**Exercise:**
Nothing below is to be printed except the lines between the line holding "left shoulder: (126, 51, 13)" and the line holding "left elbow: (247, 73, -3)", inclusive, each exactly as it appears.
+++ The data
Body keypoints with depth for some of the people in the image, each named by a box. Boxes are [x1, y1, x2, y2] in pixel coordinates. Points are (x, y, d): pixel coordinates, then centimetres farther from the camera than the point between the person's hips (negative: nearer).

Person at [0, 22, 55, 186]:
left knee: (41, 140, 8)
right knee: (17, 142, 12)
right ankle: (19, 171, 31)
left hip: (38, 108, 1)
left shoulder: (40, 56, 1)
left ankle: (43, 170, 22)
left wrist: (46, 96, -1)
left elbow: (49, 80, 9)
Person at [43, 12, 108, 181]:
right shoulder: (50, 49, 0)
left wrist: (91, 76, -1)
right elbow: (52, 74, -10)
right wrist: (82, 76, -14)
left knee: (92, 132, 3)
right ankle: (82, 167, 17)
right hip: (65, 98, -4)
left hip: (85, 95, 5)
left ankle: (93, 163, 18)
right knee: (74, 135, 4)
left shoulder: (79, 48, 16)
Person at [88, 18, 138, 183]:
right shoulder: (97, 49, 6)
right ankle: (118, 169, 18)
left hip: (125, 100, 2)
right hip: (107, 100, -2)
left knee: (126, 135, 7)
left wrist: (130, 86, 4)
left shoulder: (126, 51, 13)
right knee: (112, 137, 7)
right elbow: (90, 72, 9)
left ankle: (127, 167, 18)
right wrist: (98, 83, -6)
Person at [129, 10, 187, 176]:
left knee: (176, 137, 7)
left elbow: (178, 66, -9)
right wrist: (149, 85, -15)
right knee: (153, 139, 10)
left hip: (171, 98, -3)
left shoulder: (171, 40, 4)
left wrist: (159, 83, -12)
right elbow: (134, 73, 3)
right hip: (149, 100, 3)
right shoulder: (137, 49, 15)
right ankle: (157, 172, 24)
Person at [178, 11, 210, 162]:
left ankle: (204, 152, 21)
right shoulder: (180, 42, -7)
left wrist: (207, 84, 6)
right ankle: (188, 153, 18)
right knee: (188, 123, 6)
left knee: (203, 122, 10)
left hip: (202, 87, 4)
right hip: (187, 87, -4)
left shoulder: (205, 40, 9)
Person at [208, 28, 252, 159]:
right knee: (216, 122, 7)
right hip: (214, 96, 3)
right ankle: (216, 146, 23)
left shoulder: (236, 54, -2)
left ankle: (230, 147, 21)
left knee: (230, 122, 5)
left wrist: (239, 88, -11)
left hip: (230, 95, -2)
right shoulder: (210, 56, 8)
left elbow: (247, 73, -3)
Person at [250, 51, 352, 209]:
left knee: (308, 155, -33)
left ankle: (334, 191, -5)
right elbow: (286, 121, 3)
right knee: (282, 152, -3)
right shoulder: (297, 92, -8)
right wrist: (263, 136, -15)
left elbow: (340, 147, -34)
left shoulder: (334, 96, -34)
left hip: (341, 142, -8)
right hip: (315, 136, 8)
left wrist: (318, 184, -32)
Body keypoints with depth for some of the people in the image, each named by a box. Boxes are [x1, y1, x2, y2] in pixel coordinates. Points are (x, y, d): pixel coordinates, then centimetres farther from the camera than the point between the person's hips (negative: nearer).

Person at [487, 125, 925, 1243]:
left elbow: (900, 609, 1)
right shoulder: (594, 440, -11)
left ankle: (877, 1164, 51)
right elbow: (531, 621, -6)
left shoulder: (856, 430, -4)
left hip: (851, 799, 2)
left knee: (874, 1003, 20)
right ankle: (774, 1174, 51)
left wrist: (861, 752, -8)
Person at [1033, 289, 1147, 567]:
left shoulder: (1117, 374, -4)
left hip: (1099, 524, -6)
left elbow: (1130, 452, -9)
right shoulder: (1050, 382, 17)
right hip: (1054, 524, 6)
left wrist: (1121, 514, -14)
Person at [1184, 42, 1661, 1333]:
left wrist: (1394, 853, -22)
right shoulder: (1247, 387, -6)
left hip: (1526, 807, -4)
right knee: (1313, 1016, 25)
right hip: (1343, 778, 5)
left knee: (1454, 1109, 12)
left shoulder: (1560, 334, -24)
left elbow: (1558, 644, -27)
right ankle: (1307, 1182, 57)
++++++
**Solution:**
left shoulder: (126, 51, 13)
right knee: (112, 137, 7)
right elbow: (90, 72, 9)
left ankle: (127, 167, 18)
right wrist: (98, 83, -6)
Person at [129, 10, 187, 176]:
left knee: (176, 137, 7)
left elbow: (178, 66, -9)
right wrist: (149, 85, -15)
right knee: (153, 139, 10)
left hip: (171, 98, -3)
left shoulder: (171, 40, 4)
left wrist: (159, 83, -12)
right elbow: (134, 73, 3)
right hip: (149, 100, 3)
right shoulder: (137, 49, 15)
right ankle: (157, 172, 24)
Person at [178, 11, 210, 162]:
left ankle: (204, 152, 21)
right shoulder: (180, 42, -7)
left wrist: (207, 84, 6)
right ankle: (188, 153, 18)
right knee: (188, 123, 6)
left knee: (203, 122, 10)
left hip: (202, 87, 4)
right hip: (187, 87, -4)
left shoulder: (205, 40, 9)
Person at [208, 28, 252, 159]:
right knee: (216, 122, 7)
right hip: (214, 96, 3)
right ankle: (216, 146, 23)
left shoulder: (236, 54, -2)
left ankle: (230, 147, 21)
left knee: (230, 122, 5)
left wrist: (239, 88, -11)
left hip: (230, 95, -2)
right shoulder: (210, 56, 8)
left elbow: (247, 73, -3)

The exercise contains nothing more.